A friend told me that a building in which I used to work had been overtaken by a swarm of bees, the hive growing so large that eventually bees began to fill all of the rooms, forcing everyone out for weeks, until the exterminators finally found a an appropriate solution for dealing with this protected species. The building had been a site of much grief for me; it was a place of trauma and abuse. So, the story of the bees was irresistible. Sometimes the world just gives us our poems, and we only need to pay attention.
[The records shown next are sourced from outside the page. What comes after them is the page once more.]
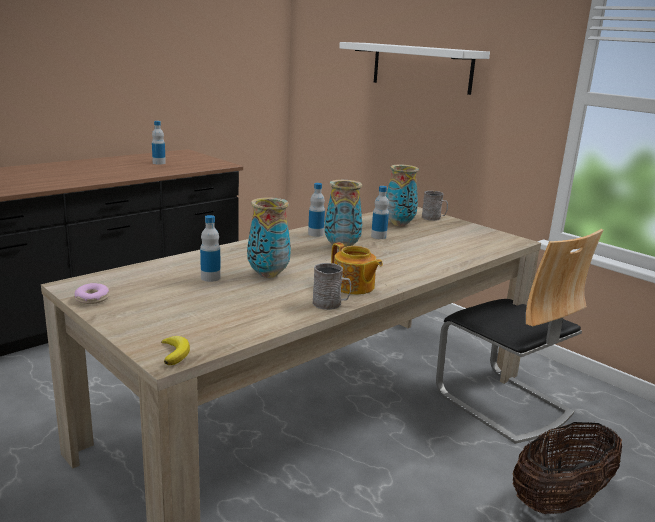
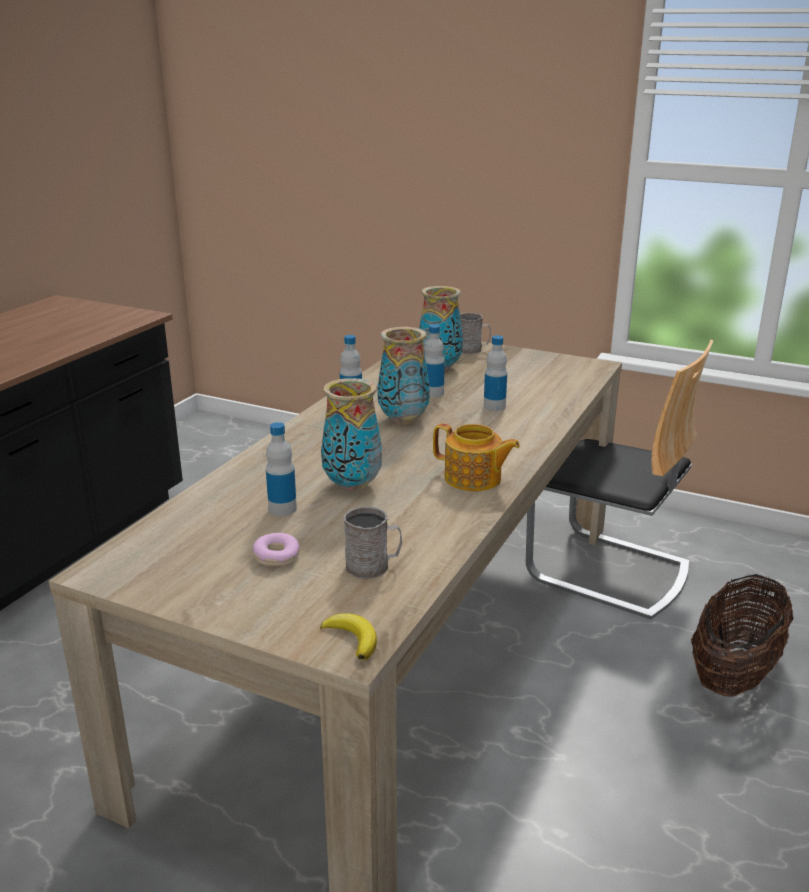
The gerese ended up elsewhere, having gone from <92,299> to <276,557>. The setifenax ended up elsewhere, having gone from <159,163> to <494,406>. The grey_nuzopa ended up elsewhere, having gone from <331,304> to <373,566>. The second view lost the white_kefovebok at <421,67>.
Tell us about your writing life.
My poems are often obsessed with the intersection of small, personal histories with large-scale, national histories. I write about cruelty and violence, the question of how we represent trauma on the page.
Which non-writing aspect(s) of your life most influences your writing?
Perfume. Handmade textiles. Visual art.
What writing advice has stayed with you?
You’ll solve the problems of this poem in your next poem.
What is your favorite book (or essay, poem, short story)?
I always return to Louise Gluck’s book, The Wild Iris.
What are you reading right now?
And After the Fire, by Lauren Belfer
What project(s) are you working on now, or next?
I’m working on a collection of poems called Civilians (it’s the final book in my military spouse trilogy, which started with Stateside and was followed by Dots & Dashes). I’m also writing a book of essays about art, which is called Exhibitions.
Anything else our readers might want to know about you?
I was born in Italy and grew up in Yugoslavia, Zaire, Poland, Belgium, Austria, and the United States.
Where can our readers connect with you online?
JEHANNE DUBROW is the author of seven poetry collections, including most recently American Samizdat (Diode Editions, 2019), and a book of creative nonfiction, Throughsmoke: An Essay in Notes (New Rivers Press, 2019). Her eighth collection of poems, Simple Machines, won the Richard Wilbur Poetry Award and will be published by the University of Evansville Press in fall 2020. Her ninth poetry book, Wild Kingdom, is forthcoming from LSU Press in 2021. Jehanne’s work has appeared in Virginia Quarterly Review, Pleiades, and The Southern Review. She is a Professor of Creative Writing at the University of North Texas.